ACROD Clergy Nominate a new Metropolitan Bishop

For those Catholics unfamiliar with the workings of the Orthodox Church, the nomination and election of a new Metropolitan Bishop for the American Carpatho-Russian Orthodox Diocese of the U.S.A. (ACROD) has been recorded and made available via ACROD’s YouTube channel:

Nomination of Archimandrite Grigorios Tatsis As Successor to Metropolitan Nicholas

This is a rare and unique view in the inner workings of an Orthodox Church, organized with the blessing and under the protection (omphorion) of the Ecumenical Patriarch of Constantinople.

The former bishop, Metropolitan Nicholas, was quite beloved by his flock and much admired and respected by many others, including many fellow Carpatho-Rusyns in the Byzantine Catholic Church both in America and in our native Eastern European lands.

We pray that Metropolitan Nicholas’ memory be eternal! Vicnaja pamjat, Vladyko!

We also ask God to grant the Metropolitan-elect, Archimandrite Grigorios, many happy, healthy and blessed years!

A a brief biography of Archimandrite Grigorios can be found in this press release, issued by the Diocese.

Thanks for sharing this :)–I plan to begin classes as an inquirer in the fall at an ACROD parish.

Very cool - thanks for posting!!

Memory eternal!

Many years!

This is a great opportunity to watch the world’s most boring video!
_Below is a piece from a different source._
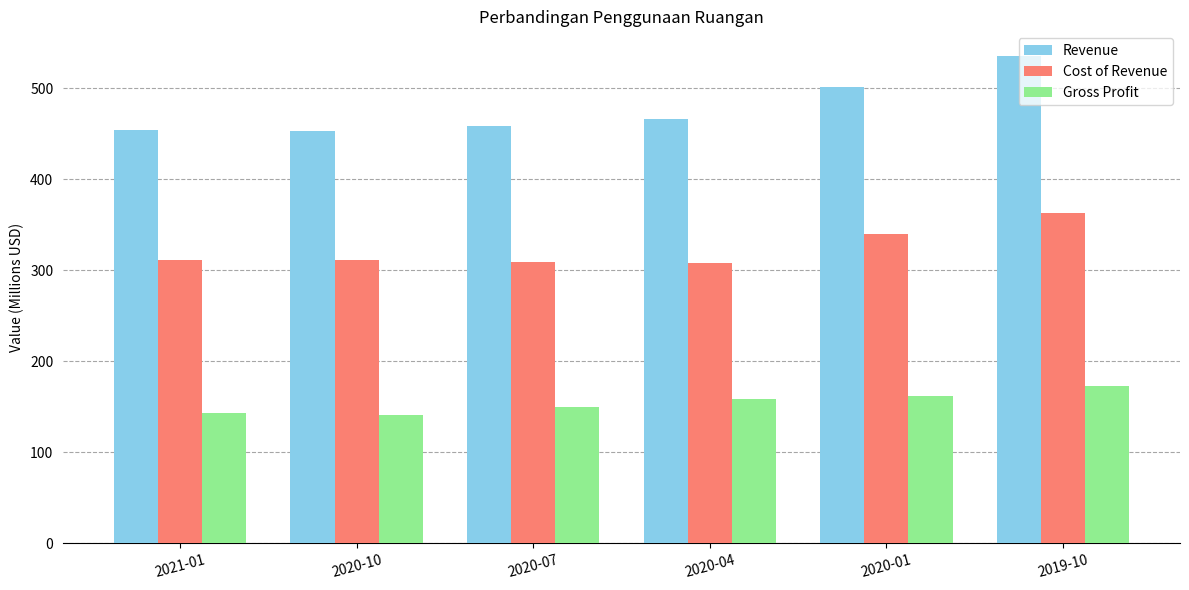

Which series has the largest range (max minus min)?

Revenue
I stayed for the whole time, which consisted of 30 minutes calling priests’ names, 15 minutes calling “yes” or “no” and 10 minutes of great chanting in English!
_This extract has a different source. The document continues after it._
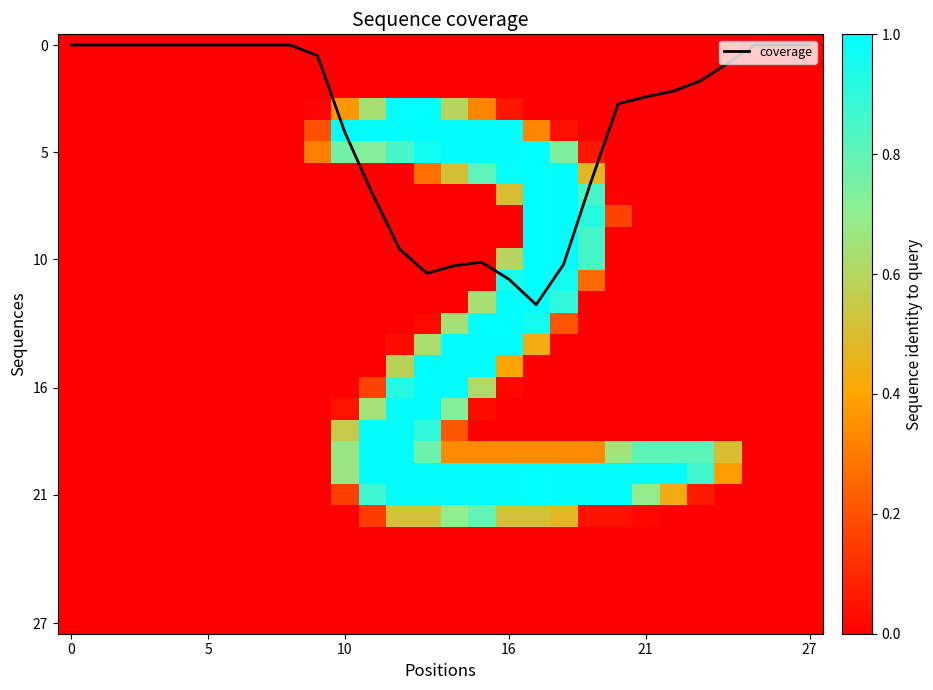

What is the sum of the coverage values at 12 and 13?

20.2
How very charitable of you to say so. Of course, one may always avail themselves of the features of YouTube, permitting one to fast-forward through those formalities …

Sorry, but when you said it provided a rare and unique view into the inner workings of the Orthodox Church, I expected to see things such as debate, procedures explained and followed, drama. Something akin to a courtroom on a contentious case, or at least a parish council meeting. I attend Knights of Columbus meetings, and when I attended our State Convention, I considered it to be a unique view into the proceedings of the Knights on a higher level than just our council.

But this video had none of that, it was honestly made up of the three elements I listed, and fast-forwarding would have left nothing to watch, so I am sorry if I missed out on subtleties here, but I really don’t feel the excitement.

So sorry to disappoint, but this was not oversold or otherwise mischaracterized.

If you told the average Catholic that ACROD was a diocese (as it is called) of the Ecumenical Patriarchiate, then asked them to guess how a new Metropolitan Bishop would be selected, the answer most likely would be a Catholic one - that the Ecumenical Patriarch selects one, just as the Pope would do in the Catholic world.

How many would correctly answer that a candidate for the episcopacy must receive a majority of votes of the clergy of their prospective diocese in order to be nominated to the Ecumenical Patriarch?

When was the last time that the priests of a Roman Catholic diocese were called together to nominate a new bishop?

Clearly, this is a “unique” process from the perspective of Catholicism. I would not have characterized it as such if posting on an Orthodox forum.

Further, this is not an event that is typically recorded and put in the public domain, even if it seemed somewhat ceremonious (as it was), especially by the Orthodox Churches. In this regard, it was properly characterized as “rare”. Even after some research, this appeared to be a first of its kind presentation in the public domain.

Upon watching this video, I was surprised to see His Eminence, Archbishop Demetrios. I had no idea that he was acting as Locum Tenens of ACROD.

Indeed, as was officially announced shortly after the repose of the soul of +Metropolitan Nicholas of blessed memory in March 2011.

You may have also realized that they nominated a candidate from the Greek Orthodox Church, vs. “one of their own”. As I have been told by some of my closest friends who are members of ACROD, this was necessitated by a shortage of qualified candidates from the diocese itself, as a large percentage of the priests are married.